The Juice Bar

My muses, thoughts, ideas, and whatever

Saturday, July 12, 2008

My thoughts on Flickerings 2008

Recently I had a chance to visit the Flickerings film festival at this year's Cornerstone Festival. I have been to the Flickering fest each of the past five years, and each year has been excellent with some challenging films and discussions.  The theme of this year's fest was films from the Balkans and about reconciliation, and here are my thoughts on the films I saw:



Pretty village, Pretty Flame – a sobering drama examining the wars that ravaged the former Yugoslavia in the ‘90s as the Serb and Croat and Bosnian states declared their independence. The drama of two friends, one Serb and one Muslim, illustrated how human beings were the casualties. In this film, Muslim soldiers trap a group of Serb soldiers in a tunnel. Ironically, the tunnel was built during Tito’s regime as a display of togetherness. The film shows how human beings can’t be brought together until the anger and pain of injustices are dealt with. The wounds simmer, and explode into violence.



Four Months, Three Weeks, Two Days - On the surface this film is about a young lady obtaining an illegal abortion and her friend’s dogged determination to finding someone to perform it. But underlying this story is the specter of the totalitarian regime of Ceausescu, and how this regime took away the humanity of its citizens. Relationships became business transactions. Finding simple luxuries of cigarettes and snacks became a black market. Class structures became set in stone, and those on the lower end knew where their place was. An abortion, a most heinous moral transgression, became another item to check off on a daily to-do list. But ultimately, life cannot be commoditized, and one look by two ladies of an aborted fetus lying on the floor awakens a morality that cannot be written off. That’s the ultimate value of this film. Even when this outrageous moral action is performed, and it seems like God is silent, the inner conscience still speaks, and emotional awakening cannot be silenced.


Once – I’ve seen this film twice now. A simple story that is permeated with the joy of music, of creativity, of the necessity of friendship, and how these things can lift our spirits toward something transcendent.


Checkpoint – Documentary of the day-to-day operations at a security checkpoint between Israeli and Palestinian-occupied territory. Shows the frustration of imperfect communication between superiors and foot soldiers, and how communication breakdown frustrates the ordinary people separated between themselves and their families, their homelands, and their lives. All of this by human-imposed barrier and the fear of terrorism and the fear of “the other”.


Guelwaar – African drama that illustrates the tensions between two different religions, Christian and Muslim, when due to a mix-up, a Christian is buried in a Muslim cemetery. More than that, it reflects the frustration of the modern African experience, of the price a nation pays when it becomes dependent on food aid from a more prosperous nation, in how the debtor becomes enslaved to the borrower. It illustrates the contradiction between the politician who can get a job done and his inflated ego in becoming known as the man who gets things done.
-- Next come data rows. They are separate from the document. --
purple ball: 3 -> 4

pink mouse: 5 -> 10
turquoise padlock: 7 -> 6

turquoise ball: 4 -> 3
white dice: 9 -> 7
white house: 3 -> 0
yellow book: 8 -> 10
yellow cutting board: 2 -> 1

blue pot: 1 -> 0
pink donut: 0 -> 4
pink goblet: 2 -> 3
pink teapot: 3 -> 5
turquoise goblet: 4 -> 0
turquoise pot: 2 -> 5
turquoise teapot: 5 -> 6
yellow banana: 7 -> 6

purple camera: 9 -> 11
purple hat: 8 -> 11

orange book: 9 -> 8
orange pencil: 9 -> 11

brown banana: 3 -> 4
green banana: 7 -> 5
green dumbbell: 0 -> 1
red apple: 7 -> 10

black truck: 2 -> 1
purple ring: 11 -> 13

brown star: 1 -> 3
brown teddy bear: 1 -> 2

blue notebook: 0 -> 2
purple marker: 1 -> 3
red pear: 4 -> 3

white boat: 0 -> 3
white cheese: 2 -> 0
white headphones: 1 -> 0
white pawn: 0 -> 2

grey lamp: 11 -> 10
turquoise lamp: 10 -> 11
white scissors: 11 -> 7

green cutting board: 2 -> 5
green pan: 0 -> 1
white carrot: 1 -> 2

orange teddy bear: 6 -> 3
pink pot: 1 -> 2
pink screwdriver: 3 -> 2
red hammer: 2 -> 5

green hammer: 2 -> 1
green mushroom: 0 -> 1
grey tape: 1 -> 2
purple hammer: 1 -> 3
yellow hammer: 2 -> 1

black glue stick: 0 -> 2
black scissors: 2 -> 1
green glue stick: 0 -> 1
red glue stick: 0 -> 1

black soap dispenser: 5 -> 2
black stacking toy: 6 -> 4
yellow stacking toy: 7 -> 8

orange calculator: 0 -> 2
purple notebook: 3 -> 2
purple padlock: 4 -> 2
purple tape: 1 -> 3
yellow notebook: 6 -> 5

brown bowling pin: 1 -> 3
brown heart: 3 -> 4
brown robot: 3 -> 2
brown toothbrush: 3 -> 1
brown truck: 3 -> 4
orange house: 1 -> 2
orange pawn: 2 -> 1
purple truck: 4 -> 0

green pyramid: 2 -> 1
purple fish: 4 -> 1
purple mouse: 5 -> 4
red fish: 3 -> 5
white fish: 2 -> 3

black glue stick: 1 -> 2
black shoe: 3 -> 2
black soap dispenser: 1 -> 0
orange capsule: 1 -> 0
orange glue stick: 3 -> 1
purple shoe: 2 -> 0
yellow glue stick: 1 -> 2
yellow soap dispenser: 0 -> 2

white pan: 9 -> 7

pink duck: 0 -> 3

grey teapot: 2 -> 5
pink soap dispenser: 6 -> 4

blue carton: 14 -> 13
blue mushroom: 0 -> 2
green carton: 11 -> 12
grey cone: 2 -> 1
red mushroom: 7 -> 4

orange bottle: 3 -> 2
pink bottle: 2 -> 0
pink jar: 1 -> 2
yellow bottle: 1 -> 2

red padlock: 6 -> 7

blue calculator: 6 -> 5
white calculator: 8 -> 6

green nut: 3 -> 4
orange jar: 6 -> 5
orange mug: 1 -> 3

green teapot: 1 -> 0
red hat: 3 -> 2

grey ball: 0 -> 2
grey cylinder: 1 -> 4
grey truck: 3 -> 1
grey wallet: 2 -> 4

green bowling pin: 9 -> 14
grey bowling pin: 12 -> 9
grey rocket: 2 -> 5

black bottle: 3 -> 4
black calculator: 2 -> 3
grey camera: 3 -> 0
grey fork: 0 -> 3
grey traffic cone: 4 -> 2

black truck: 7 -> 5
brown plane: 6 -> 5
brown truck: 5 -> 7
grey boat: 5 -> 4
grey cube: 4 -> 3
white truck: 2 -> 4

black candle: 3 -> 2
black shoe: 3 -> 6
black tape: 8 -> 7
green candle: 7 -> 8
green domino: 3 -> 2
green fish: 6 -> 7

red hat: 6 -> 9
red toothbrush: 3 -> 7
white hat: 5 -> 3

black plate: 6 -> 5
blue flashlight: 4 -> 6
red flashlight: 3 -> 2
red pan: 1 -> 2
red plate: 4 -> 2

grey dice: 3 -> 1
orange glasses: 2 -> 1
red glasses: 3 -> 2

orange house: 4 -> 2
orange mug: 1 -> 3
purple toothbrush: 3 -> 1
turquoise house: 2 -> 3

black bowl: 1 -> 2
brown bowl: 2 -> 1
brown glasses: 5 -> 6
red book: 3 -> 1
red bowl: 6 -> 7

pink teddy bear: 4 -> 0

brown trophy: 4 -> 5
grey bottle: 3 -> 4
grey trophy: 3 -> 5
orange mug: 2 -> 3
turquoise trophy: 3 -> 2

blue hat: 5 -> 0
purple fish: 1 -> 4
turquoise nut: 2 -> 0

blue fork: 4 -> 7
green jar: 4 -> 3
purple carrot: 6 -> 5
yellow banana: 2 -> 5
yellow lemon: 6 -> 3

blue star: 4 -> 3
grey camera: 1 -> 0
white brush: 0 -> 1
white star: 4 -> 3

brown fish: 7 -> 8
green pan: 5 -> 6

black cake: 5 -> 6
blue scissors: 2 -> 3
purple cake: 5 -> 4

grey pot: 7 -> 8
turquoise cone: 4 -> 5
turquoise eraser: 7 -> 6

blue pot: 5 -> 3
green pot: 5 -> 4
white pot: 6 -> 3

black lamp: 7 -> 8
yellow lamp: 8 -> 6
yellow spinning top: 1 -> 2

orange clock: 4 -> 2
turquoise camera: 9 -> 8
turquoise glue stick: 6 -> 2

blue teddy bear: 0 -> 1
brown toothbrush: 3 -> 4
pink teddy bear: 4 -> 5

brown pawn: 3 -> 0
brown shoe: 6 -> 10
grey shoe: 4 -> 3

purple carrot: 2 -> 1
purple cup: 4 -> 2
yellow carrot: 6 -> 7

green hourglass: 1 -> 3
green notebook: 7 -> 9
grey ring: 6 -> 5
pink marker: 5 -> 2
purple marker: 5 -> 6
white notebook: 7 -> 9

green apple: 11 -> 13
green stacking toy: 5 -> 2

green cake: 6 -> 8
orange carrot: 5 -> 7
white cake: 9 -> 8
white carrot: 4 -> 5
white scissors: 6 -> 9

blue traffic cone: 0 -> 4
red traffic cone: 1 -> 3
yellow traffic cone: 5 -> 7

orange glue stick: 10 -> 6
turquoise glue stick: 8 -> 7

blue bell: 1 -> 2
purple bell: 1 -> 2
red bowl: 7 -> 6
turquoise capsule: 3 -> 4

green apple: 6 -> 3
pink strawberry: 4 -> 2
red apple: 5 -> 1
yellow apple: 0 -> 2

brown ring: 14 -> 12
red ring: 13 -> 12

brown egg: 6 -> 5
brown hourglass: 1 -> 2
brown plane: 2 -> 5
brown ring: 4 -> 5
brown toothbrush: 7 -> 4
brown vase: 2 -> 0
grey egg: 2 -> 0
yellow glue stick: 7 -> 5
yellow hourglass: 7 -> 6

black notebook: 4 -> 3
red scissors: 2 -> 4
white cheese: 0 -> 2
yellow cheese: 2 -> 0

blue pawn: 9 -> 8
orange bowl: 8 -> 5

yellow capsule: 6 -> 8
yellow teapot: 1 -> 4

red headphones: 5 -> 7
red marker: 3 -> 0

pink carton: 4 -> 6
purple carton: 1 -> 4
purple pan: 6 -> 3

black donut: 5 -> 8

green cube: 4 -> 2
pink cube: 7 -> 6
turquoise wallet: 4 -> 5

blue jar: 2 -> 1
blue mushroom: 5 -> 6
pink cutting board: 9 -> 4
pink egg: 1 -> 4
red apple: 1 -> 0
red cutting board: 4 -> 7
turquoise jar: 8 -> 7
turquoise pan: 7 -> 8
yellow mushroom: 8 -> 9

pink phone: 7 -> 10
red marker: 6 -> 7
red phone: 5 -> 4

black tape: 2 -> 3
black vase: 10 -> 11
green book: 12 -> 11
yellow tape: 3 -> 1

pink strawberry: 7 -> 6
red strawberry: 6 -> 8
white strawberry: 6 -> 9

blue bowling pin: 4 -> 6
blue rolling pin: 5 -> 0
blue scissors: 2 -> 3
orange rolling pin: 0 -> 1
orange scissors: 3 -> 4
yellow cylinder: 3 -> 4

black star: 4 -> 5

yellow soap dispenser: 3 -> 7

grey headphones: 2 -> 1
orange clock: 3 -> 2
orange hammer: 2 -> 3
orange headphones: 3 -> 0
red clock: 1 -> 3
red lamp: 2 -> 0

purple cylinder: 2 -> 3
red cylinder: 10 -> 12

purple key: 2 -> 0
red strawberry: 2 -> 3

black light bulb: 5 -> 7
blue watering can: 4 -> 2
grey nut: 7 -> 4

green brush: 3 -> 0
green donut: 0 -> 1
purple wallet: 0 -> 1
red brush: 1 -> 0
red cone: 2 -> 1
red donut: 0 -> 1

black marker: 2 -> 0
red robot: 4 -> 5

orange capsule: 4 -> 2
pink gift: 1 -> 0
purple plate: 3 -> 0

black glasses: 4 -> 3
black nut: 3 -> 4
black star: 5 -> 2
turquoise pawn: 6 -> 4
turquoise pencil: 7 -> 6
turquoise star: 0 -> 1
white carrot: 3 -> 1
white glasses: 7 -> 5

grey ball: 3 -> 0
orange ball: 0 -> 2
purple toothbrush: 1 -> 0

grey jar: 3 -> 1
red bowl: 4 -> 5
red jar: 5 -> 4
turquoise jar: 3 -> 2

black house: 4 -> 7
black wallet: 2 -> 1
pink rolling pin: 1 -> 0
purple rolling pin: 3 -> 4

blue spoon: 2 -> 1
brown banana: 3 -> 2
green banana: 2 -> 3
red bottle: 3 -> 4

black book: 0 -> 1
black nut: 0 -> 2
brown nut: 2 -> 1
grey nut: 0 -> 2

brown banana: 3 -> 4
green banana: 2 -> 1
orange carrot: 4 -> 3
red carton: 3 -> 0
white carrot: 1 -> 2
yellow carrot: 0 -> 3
And it shows the difficulties inherent in well-meaning first world people who want to sent food to help the poor third world, but the implied condescension collides with the bruised pride of people. There are no easy answers when it comes to figuring out how to help the poor. Because healing the heart cannot come from a handout or a government program.


The Power of Forgiveness – After some pretty serious films, here is one that offers something lacking in much of our culture, hope. Hope that is hard won through the difficult process of working through, of dismantling the barriers that tragedy and crime build in human hearts. The process involves acts of will and decisions to deny the impulse for revenge, and this process has now been studied scientifically. Without grace and love, forgiveness is not possible, but the work must still be done. Case studies are shown in the aftermath of both national tragedies (9/11), community tragedies (the Amish school shooting), and personal tragedy (an innocent pizza delivery boy gunned down by a drugged out teenager). But the end result is worth it, of restoration that leads to the reward of hope.


Over the Imaginarium, on the final night, I caught their screening of something that isn’t such a high-faluting art film: Spanish version of Dracula. I’ll admit, I’ve been remiss on my monster movie education by never seeing the Bela Lugosi version of Dracula. So I enjoyed my strange introduction to this myth by way of the Mexicans. The Spanish version of the Dracula movie was filmed at night while the Bela Lugosi version was filmed during the day. They did a pretty good job, I’ll have to admit. I loved the facial expressions of Dracula and Van Helsing, and Senor Dracula himself was kind of creepy.